Assignment: From the listing below, pull each line that includes "Kong".
---------------
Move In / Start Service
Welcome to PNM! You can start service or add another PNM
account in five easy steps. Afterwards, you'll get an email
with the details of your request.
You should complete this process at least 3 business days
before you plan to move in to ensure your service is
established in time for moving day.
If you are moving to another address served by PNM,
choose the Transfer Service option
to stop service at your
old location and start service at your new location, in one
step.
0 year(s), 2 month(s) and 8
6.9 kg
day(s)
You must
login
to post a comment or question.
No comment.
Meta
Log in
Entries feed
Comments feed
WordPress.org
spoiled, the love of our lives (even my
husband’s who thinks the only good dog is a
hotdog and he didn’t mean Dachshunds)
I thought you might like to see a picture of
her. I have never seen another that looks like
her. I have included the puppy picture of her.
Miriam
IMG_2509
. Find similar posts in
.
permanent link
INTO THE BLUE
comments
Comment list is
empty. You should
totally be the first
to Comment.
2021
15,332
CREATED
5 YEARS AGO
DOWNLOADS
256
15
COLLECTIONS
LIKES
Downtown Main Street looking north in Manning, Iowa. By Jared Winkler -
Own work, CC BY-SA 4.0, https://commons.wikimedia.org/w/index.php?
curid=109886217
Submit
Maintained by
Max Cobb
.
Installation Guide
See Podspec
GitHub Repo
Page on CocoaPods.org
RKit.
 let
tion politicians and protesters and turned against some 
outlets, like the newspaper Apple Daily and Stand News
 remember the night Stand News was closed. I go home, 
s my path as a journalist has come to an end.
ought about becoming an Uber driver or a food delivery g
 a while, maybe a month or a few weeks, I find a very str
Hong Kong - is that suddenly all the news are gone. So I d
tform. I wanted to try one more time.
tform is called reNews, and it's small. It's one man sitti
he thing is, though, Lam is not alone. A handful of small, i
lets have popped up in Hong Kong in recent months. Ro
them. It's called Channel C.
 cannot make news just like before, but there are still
---------------
Exercise response:
Hong Kong - is that suddenly all the news are gone. So I d
lets have popped up in Hong Kong in recent months. Ro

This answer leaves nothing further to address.